The biggest issue I have is with an apposing dinette on once side you don't have anyplace to really lean back and relax, and you don't have much to brace against when cooking. Bracing is only an issue if you plan on cooking underway a lot but U shaped galleys are just very efficient and safe to work in. The U Shaped galley tends to keep everyone out of my space when cooking too and that is nice.

This galley layout is I think called "California layout" if I recall. Not all that uncommon. Tartan offered it on the 30 and I think lots of Columbias offered them. Some folks love them, others don't. Many of the West Coast builders seemed to use this layout, not sure why.


----------



## misfits (Dec 9, 2011)

I think what you're doing is pretty cool. 
Set the boat up the way you want it & don't worry about resale value or what others think. On my 28 I shortened up the starboard berth to extend the galley & make room for a stove/oven & microwave. Some of the purist were tripping out about it, who cares.


----------



## miatapaul (Dec 15, 2006)

denverd0n said:


> That ship has already sailed. When you completely redesign the interior to fit your needs... Well, it fits YOUR needs. The average buyer who is looking for a Seafarer 34, is looking for a Seafarer 34. They are not looking for a Seafarer 34 that has been rebuilt to the specific wants and needs of one particular person.
> 
> If you are concerned about resale value, then leave the boat as the designer designed it, and the builder built it.
> 
> ...


Well the boat was originally a "kit" boat so there was no original design. And do you mean that his ship as already sailed, that it has already depreciated all it will, I agree. Early 70's boats have essentially zero value anyway and get crushed all the time because they are hard to sell or even give away.
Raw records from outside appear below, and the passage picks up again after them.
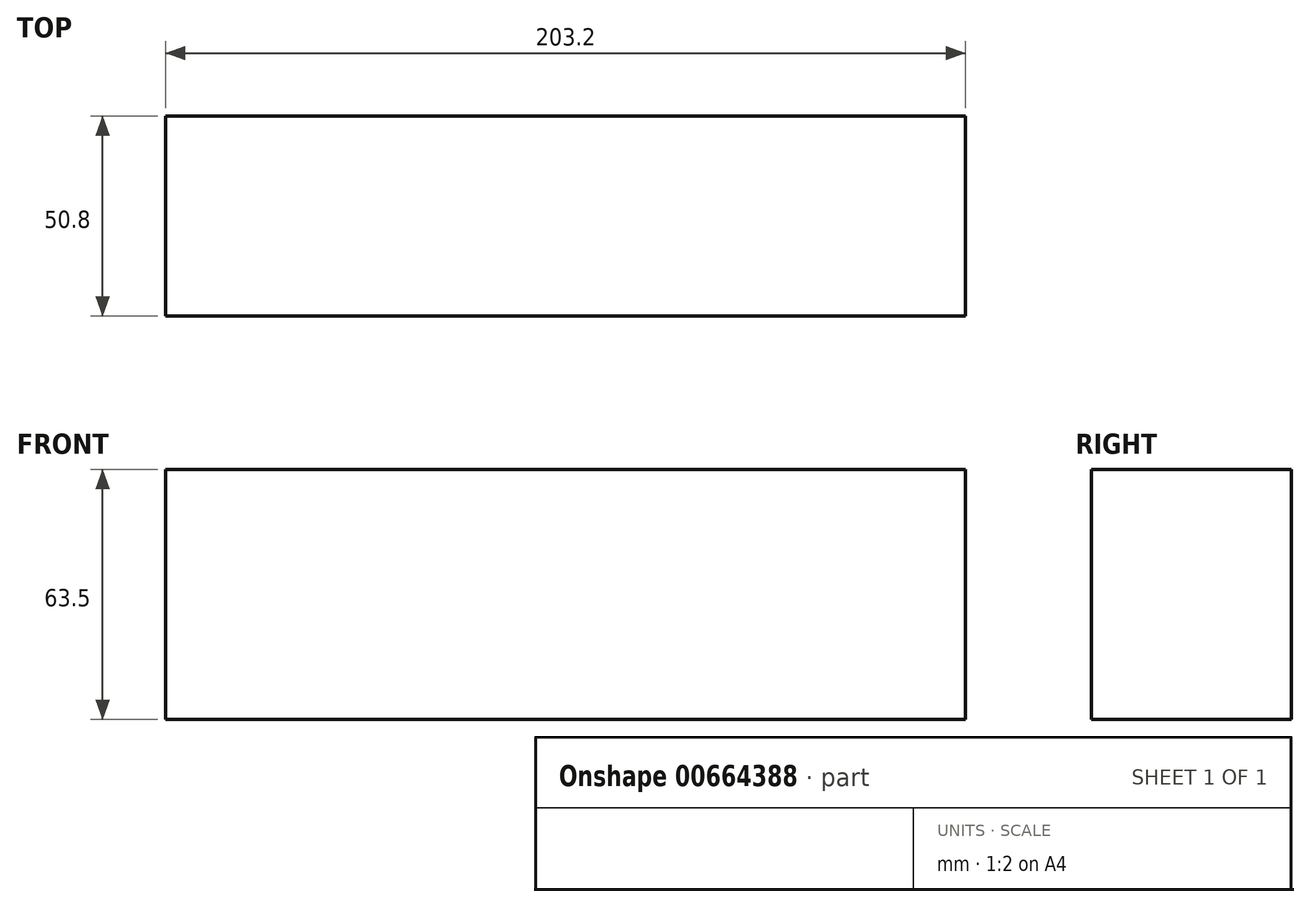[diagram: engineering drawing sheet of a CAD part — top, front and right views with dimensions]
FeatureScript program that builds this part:
annotation { "Feature Type Name" : "Feature", "Feature Type Description" : "" }
export const myFeature = defineFeature(function(context is Context, id is Id, definition is map)
    precondition{}
    {
        {
            var Q0;
            Q0=qCreatedBy(makeId("Front.planeOp"),FACE);
            var sketch = newSketch(context, id + "F0", { "sketchPlane" : qUnion([Q0])});
            skLineSegment(sketch, "E0.bottom", {"start": v(193.3, 0) * mm, "end": v(396.5, 0) * mm});
            skLineSegment(sketch, "E0.top", {"start": v(193.3, -63.5) * mm, "end": v(396.5, -63.5) * mm});
            skLineSegment(sketch, "E0.left", {"start": v(193.3, 0) * mm, "end": v(193.3, -63.5) * mm});
            skLineSegment(sketch, "E0.right", {"start": v(396.5, 0) * mm, "end": v(396.5, -63.5) * mm});
            skSolve(sketch);
        }
        {
            var Q0;
            Q0=makeQuery(id+"F0.imprint","IMPRINT",FACE,{"disambiguationData":[TD([[makeQuery(id+"F0.imprint","IMPRINT",EDGE,{"derivedFrom":sQuery(id+"F0.wireOp",EDGE,"E0.bottom")}),-1.0]])]});
            extrude(context, id + "F1", {"entities" : qUnion([Q0]), "oppositeDirection" : true, "depth" : 50.8 * mm, "offsetDistance" : 25.4 * mm});
        }
    });
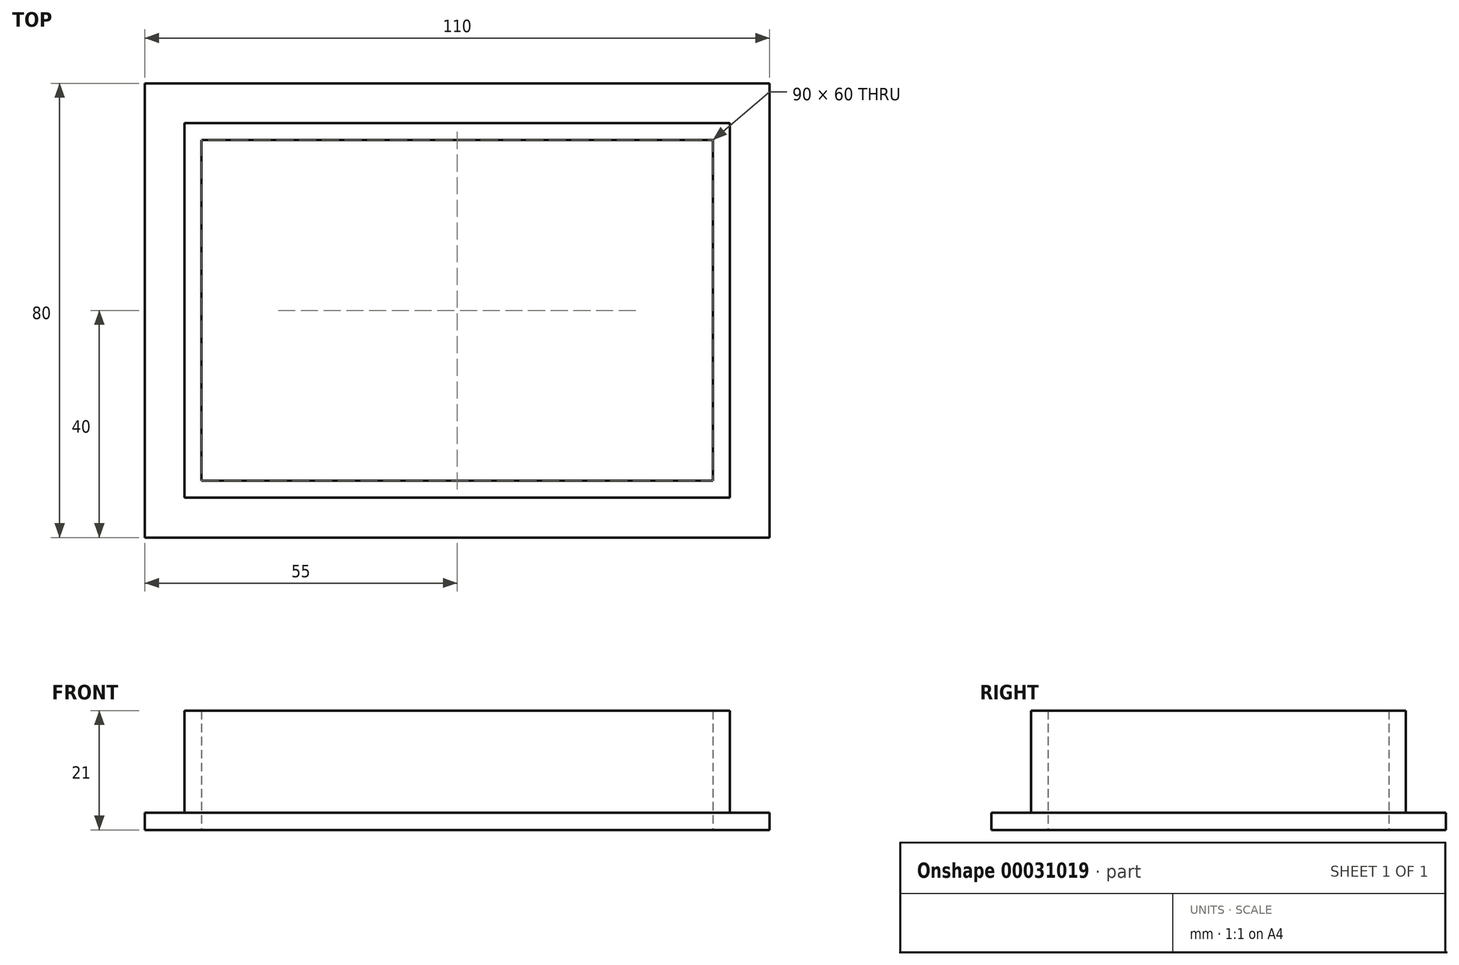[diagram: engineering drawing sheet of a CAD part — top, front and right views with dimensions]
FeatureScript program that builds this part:
annotation { "Feature Type Name" : "Feature", "Feature Type Description" : "" }
export const myFeature = defineFeature(function(context is Context, id is Id, definition is map)
    precondition{}
    {
        {
            var Q0;
            Q0=qCreatedBy(makeId("Top.planeOp"),FACE);
            var sketch = newSketch(context, id + "F0", { "sketchPlane" : qUnion([Q0])});
            skLineSegment(sketch, "E0.bottom", {"start": v(0, 0) * mm, "end": v(110, 0) * mm});
            skLineSegment(sketch, "E0.top", {"start": v(0, 80) * mm, "end": v(110, 80) * mm});
            skLineSegment(sketch, "E0.left", {"start": v(0, 0) * mm, "end": v(0, 80) * mm});
            skLineSegment(sketch, "E0.right", {"start": v(110, 0) * mm, "end": v(110, 80) * mm});
            skLineSegment(sketch, "E1.bottom", {"start": v(10, 10) * mm, "end": v(100, 10) * mm});
            skLineSegment(sketch, "E1.top", {"start": v(10, 70) * mm, "end": v(100, 70) * mm});
            skLineSegment(sketch, "E1.left", {"start": v(10, 10) * mm, "end": v(10, 70) * mm});
            skLineSegment(sketch, "E1.right", {"start": v(100, 10) * mm, "end": v(100, 70) * mm});
            skSolve(sketch);
        }
        {
            var Q0;
            Q0=makeQuery(id+"F0.imprint","IMPRINT",FACE,{"disambiguationData":[TD([[makeQuery(id+"F0.imprint","IMPRINT",EDGE,{"derivedFrom":sQuery(id+"F0.wireOp",EDGE,"E0.bottom")}),1.0]])]});
            extrude(context, id + "F1", {"entities" : qUnion([Q0]), "depth" : 3 * mm});
        }
        {
            var Q0;
            Q0=makeQuery(id+"F1.opExtrude","CAP_FACE",FACE,{"disambiguationData":[OSD([sQuery(id+"F0.wireOp",EDGE,"E0.bottom"),sQuery(id+"F0.wireOp",EDGE,"E0.top"),sQuery(id+"F0.wireOp",EDGE,"E0.left"),sQuery(id+"F0.wireOp",EDGE,"E0.right"),sQuery(id+"F0.wireOp",EDGE,"E1.bottom"),sQuery(id+"F0.wireOp",EDGE,"E1.top"),sQuery(id+"F0.wireOp",EDGE,"E1.left"),sQuery(id+"F0.wireOp",EDGE,"E1.right")])],"isStart":false});
            var sketch = newSketch(context, id + "F2", { "sketchPlane" : qUnion([Q0])});
            skLineSegment(sketch, "E2.bottom", {"start": v(7, 73) * mm, "end": v(103, 73) * mm});
            skLineSegment(sketch, "E2.top", {"start": v(7, 7) * mm, "end": v(103, 7) * mm});
            skLineSegment(sketch, "E2.left", {"start": v(7, 73) * mm, "end": v(7, 7) * mm});
            skLineSegment(sketch, "E2.right", {"start": v(103, 73) * mm, "end": v(103, 7) * mm});
            skSolve(sketch);
        }
        {
            var Q0;
            Q0=makeQuery(id+"F2.imprint","IMPRINT",FACE,{"disambiguationData":[TD([[makeQuery(id+"F2.imprint","IMPRINT",EDGE,{"derivedFrom":sQuery(id+"F2.wireOp",EDGE,"E2.bottom")}),-1.0]])]});
            extrude(context, id + "F3", {"entities" : qUnion([Q0]), "operationType" : NewBodyOperationType.ADD, "depth" : 18 * mm});
        }
    });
It may be harder to sell a customized boat, but he is not looking to reduce the usability much and it does not sound like the original fit out was very high quality anyway. I looked at an Seafarer 34 once, but it was way to gone for me to try to bring back.


----------



## mad_machine (Dec 16, 2012)

it's interesting that a lot of boats came with the option of either an amidships galley or a stern quarter galley.. and most of the ones you see out there have the latter.

I personally like the stern quarter galley's, it frees up more of the boat for "living" but I think if properly thought out and done, your amidships galley could work well


----------



## CLOSECALL (Dec 11, 2012)

We have the midships galley in our 1966 30 ft Pearson and it works well for preparing meals. Generally when we have guests we spend our time in the cockpit so table space is not a big deal.


----------



## 71Seafer34 (Jun 19, 2013)

Entertaining falls somewhere on the list; I can see us doing it but it will be seldom. I agree with being on deck in the cockpit. I would rather us both be comfortable, we enjoy cooking plus I'm just two damn big to fit anywhere else. When we consider value it is based on the fact that we got this boat with brand new sails and a number of other new gadgets and appliances for the price of the new sails. Truly everything is being replaced, as if this were a kit boat again. Given the hull build quality as I see it and the well thought out features I think this boat will end up appealing to buyers should we choose to sell down the road. After some useful posts on here and more research I see that our option is viable and I think it is the best. Everyone has their own preference in the end. Thanks for the input and feel free to keep it coming


----------



## Lurking and Looking (Sep 17, 2013)

I've looked at a couple of boats with midship galleys... Pacific Seacraft Orion 27 for one... Has the "feeling" of a lot more room than it really has and even has a "real' Nav station in it, not a bad design for 27 footer... 

The question also crossed my mind about using it while under way...

But as a liveaboard - It wins hands down, a lot more (usable) counter space then with a U-shaped galley.


----------



## Group9 (Oct 3, 2010)

I have a linear galley, amidships of the salon, on my 42 foot sailboat. It is the one feature I really don't like on the boat. It's great at anchor or in a slip, but a really bad design for being used while under way.


----------



## svHyLyte (Nov 13, 2008)

Our former yacht, a 1976 Cal 2-29, was fitted with a galley along the starboard side. While we had a swinging stove that could be used under way without difficulty, bracing oneself could be problematic. To overcome this, and for protection in front of the stove, I had a 1" stainless steel rail made up that ran the length of the galley. With this, we used a "fanny belt" that basically wrapped around one's hips, held in place with an adjustable buckle, and had two adjustable straps with Carabiner clips on the ends that could be snapped over the rail. With that, one could lean back, on either tack, and work with both hands, preparing and cooking food as necessary. The counter top was fitted with 3" tall sea rails to keep items from sliding off and we kept a couple of soft woven rubber mats about the size of a place mats rolled up in the cabinet under the side deck that could be unrolled and made good non-skid pads when necessary. Because the sink would not drain too well when deeply heeled on a port tack, we had a small plastic basin that fit into the sink to collect waste water that could simply be dumped in the head and pumped overboard. The arrangement actually worked pretty well for us once one became accustomed and comfortable with the fanny belt (which we kept an now use on our current yacht).

FWIW...


----------